Avrupa Birliği’nin (AB) büyük ölçüde ortaklaşa olarak Rusya’dan doğalgaz tedarikini azaltması, bölgenin GSYİH’sinde toplu bir çöküşe ve özellikle enerji yoğun ağır sanayinin büyük bir darbe almasına neden oldu.

En iyi senaryolar, başta Doğu Alman sanayicilerinin üretimi 2021’e kıyasla yüzde 60 oranında azaltmak zorunda kalacağına işaret ederken, 1,5 milyondan fazla insanın da işsiz kalması muhtemel.

Bu koşullar altında AB, krizi en kısa sürede atlamak ve bu yıla dek yüzde 40 pazar payına sahip Rus gazını ikame etmek için ABD ve Katar ile sözleşmeler yapıyor.

Avrupa, yakın zaman önce ABD yönetiminin baskısıyla Rusya’dan Kuzey Akım 1 ve 2 üzerinden tedarik edilen görece ucuz ve uzun vadeli sözleşmelere dayanan boru hattı gazını terk etti.
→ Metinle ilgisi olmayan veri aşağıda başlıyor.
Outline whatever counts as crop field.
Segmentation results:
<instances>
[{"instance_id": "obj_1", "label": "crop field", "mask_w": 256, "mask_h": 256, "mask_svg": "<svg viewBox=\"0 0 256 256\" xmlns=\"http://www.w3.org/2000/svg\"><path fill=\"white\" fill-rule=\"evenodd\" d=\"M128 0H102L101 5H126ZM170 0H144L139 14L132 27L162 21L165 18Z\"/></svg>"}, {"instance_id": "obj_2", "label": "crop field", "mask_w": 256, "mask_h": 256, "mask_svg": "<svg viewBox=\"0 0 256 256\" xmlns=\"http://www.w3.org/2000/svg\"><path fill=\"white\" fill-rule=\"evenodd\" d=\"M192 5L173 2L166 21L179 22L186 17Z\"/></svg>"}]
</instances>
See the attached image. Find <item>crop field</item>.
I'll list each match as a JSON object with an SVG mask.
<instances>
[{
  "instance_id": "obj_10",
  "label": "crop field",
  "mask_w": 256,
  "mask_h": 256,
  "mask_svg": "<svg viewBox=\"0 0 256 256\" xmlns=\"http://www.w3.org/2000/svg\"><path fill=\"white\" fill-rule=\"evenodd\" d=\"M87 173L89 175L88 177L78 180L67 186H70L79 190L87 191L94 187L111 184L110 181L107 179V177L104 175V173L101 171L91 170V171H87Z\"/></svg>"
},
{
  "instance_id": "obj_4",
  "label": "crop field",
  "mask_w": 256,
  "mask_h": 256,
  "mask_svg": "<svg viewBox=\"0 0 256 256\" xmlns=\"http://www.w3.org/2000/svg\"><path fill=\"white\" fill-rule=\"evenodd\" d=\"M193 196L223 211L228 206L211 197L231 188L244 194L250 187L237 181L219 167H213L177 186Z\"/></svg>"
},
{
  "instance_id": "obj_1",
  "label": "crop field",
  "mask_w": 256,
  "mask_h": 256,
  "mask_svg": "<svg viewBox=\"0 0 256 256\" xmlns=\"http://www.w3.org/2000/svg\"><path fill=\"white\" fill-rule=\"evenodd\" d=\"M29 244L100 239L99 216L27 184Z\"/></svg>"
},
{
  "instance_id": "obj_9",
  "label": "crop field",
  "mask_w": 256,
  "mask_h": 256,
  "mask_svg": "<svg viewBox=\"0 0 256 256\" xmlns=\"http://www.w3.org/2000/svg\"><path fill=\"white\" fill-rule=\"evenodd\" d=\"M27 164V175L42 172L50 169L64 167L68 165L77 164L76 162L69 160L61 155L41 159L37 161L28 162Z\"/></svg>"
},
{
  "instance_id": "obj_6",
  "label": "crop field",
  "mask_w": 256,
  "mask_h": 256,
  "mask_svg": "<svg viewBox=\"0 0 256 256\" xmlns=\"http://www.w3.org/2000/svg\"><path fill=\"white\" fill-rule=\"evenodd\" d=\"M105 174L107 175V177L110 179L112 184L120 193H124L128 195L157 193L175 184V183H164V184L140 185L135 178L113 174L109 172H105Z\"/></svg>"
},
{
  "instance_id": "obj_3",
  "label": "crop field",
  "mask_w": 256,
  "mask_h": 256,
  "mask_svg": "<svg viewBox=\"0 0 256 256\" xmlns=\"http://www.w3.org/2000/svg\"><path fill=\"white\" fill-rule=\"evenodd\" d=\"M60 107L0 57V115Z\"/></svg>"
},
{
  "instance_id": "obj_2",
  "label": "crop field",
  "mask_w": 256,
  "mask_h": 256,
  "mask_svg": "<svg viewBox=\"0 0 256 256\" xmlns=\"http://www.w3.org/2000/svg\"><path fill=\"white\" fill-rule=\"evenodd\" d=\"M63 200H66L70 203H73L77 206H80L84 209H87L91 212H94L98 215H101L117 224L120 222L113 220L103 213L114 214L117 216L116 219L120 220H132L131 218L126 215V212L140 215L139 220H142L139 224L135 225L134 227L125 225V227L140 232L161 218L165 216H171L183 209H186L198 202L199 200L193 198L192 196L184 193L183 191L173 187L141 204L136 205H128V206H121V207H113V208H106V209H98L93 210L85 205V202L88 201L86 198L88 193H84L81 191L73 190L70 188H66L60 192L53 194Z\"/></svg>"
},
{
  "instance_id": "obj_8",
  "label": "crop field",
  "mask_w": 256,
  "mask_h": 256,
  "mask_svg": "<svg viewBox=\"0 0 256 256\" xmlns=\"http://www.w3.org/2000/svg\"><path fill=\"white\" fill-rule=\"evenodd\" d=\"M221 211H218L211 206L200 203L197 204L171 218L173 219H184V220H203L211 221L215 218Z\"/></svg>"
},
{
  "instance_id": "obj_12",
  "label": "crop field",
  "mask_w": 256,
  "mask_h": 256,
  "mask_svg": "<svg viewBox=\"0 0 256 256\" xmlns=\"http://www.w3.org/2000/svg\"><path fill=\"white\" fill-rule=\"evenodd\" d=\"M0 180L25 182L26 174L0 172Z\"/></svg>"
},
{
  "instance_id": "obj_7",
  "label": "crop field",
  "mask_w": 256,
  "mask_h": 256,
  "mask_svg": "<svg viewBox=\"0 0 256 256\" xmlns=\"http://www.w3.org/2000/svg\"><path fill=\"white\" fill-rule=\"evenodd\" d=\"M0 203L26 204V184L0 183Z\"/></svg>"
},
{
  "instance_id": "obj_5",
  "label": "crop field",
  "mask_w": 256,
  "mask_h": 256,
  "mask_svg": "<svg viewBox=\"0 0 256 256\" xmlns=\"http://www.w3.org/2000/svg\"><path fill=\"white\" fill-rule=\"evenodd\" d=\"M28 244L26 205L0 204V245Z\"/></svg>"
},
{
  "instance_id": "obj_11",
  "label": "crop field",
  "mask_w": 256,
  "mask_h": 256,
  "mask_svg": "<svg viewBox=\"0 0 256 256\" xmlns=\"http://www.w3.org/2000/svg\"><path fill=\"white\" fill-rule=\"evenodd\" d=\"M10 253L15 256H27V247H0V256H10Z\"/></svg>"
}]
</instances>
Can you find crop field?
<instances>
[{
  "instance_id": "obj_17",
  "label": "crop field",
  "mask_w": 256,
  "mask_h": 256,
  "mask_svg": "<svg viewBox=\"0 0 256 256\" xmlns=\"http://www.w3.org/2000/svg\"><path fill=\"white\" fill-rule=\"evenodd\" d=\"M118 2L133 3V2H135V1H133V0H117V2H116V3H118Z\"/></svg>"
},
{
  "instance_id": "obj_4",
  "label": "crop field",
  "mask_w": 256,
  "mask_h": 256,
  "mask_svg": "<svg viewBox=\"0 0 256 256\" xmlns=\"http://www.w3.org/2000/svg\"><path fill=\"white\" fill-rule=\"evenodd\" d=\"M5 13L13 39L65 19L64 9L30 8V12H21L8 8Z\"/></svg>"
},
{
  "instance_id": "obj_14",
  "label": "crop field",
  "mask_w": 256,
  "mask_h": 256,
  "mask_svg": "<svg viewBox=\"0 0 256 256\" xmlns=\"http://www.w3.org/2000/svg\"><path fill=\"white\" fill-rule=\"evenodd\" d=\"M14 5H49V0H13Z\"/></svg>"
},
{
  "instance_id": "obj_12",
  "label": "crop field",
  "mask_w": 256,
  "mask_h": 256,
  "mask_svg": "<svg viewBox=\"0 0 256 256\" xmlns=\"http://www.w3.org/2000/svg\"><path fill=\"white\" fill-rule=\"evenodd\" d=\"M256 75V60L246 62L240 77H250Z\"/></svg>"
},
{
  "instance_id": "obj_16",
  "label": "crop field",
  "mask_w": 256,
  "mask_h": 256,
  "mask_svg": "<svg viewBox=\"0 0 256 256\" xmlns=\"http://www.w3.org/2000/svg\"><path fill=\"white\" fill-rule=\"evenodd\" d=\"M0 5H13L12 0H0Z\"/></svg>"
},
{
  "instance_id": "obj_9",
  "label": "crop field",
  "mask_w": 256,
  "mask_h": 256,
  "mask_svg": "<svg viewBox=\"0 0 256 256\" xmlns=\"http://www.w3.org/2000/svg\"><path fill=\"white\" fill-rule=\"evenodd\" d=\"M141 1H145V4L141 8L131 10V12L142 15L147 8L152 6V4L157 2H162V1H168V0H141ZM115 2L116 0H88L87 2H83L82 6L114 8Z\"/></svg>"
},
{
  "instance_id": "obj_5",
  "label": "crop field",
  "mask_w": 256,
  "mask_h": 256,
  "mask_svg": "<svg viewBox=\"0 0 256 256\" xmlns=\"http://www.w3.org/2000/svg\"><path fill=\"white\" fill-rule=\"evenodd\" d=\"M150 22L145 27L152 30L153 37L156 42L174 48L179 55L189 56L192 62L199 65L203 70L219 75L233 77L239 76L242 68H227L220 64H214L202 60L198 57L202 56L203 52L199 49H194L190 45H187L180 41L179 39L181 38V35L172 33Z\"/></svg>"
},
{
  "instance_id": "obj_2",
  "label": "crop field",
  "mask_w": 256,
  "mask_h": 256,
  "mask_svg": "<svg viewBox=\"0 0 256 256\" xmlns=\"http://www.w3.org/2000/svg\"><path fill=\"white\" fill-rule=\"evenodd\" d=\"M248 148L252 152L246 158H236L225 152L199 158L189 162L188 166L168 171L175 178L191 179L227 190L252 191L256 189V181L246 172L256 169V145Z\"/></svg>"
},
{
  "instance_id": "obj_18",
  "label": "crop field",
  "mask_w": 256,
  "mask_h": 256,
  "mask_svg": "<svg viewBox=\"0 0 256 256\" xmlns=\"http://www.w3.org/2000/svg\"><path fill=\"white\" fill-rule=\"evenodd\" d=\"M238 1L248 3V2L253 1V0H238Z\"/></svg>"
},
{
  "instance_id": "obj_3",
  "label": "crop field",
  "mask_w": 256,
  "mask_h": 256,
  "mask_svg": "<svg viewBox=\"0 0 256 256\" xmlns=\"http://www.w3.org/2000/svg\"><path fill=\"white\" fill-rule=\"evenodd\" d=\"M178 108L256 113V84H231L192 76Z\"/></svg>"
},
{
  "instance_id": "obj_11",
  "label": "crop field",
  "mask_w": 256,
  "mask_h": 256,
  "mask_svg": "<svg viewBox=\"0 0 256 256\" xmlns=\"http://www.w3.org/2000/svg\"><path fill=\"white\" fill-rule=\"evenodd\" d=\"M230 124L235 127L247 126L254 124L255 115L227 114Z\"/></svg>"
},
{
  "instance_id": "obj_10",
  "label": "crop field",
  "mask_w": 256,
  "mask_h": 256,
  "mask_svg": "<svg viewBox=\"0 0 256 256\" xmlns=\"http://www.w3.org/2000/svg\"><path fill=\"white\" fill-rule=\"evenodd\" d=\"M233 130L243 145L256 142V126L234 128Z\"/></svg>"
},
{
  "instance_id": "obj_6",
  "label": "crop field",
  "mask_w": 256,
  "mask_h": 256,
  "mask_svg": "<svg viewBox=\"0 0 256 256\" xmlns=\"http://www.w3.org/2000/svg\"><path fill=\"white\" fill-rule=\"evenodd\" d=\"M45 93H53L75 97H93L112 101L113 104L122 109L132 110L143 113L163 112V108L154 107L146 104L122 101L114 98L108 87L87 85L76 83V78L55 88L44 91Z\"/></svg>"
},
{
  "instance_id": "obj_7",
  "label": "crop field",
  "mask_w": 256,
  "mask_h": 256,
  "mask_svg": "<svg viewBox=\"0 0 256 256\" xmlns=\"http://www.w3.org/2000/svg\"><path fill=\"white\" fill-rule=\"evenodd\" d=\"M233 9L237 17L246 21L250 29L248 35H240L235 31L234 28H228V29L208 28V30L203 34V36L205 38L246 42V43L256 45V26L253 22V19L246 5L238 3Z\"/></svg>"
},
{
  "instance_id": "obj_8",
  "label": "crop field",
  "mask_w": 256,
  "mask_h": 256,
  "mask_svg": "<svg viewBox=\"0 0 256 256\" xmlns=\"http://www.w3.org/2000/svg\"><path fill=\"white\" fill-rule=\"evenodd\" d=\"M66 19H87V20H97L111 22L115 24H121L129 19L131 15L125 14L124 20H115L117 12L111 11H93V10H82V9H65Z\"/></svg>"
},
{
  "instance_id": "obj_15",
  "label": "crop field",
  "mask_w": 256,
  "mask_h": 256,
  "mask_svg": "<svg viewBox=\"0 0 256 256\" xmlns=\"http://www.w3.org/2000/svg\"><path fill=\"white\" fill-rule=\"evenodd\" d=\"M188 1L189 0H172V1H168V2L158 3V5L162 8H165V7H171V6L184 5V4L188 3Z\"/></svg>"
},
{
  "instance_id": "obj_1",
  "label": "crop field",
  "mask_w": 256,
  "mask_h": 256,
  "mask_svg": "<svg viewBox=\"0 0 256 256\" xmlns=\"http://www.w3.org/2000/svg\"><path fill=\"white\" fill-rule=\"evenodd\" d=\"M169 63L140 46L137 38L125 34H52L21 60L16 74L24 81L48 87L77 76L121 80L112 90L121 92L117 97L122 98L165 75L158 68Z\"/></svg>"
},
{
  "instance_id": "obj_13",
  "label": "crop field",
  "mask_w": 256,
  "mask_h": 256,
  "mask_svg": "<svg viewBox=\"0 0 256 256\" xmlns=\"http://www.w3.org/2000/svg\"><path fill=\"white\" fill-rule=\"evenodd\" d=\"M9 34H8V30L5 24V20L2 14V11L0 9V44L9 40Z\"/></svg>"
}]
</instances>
Geçen haftalarda boru hatlarını hedef alan sabotaj eylemleri, Kuzey Akım’ların artık – en azından uzunca bir süre – alternatif olarak var olmasına engel oldu.

AB üyeleri, şimdi pahalı sıvılaştırılmış doğalgaza (LNG) dönerek imkansızı başarmaya çalışıyor.

ABD ve Katar’ın potansiyeli

ABD, Brüksel’i Rus gazından vazgeçirmeye çalışırken kendisini garanti olarak sunsa da AB’nin talebini tam manasıyla karşılayamayacağı konusunda sinyaller vermeye başladı. Financial Times’a göre ABD’li fracking gazı (hidrolik kırılma teknolojisiyle çıkarılan gaz) tedarikçileri, Avrupa’nın bu kış enerji kriziyle başa çıkmasına yardımcı olmak için üretimi artıramayacakları konusunda şimdiden uyarı verdi.

Katar ise birkaç gerekçeden dolayı Avrupa’dan ziyade Asya ülkeleriyle ticaret yapmayı tercih ediyor. Bunun birinci nedeni mesafe. İkinci neden, Katar emirliğinin AB’nin siyasi taleplerine karşı oldukça ‘hassas’ olmasıyla ilgili.  Bununla beraber Katar’ın ana müşterisi olan Çin’in Doha’ya her 1000 metreküp başına prim ödemesi de önem teşkil ediyor.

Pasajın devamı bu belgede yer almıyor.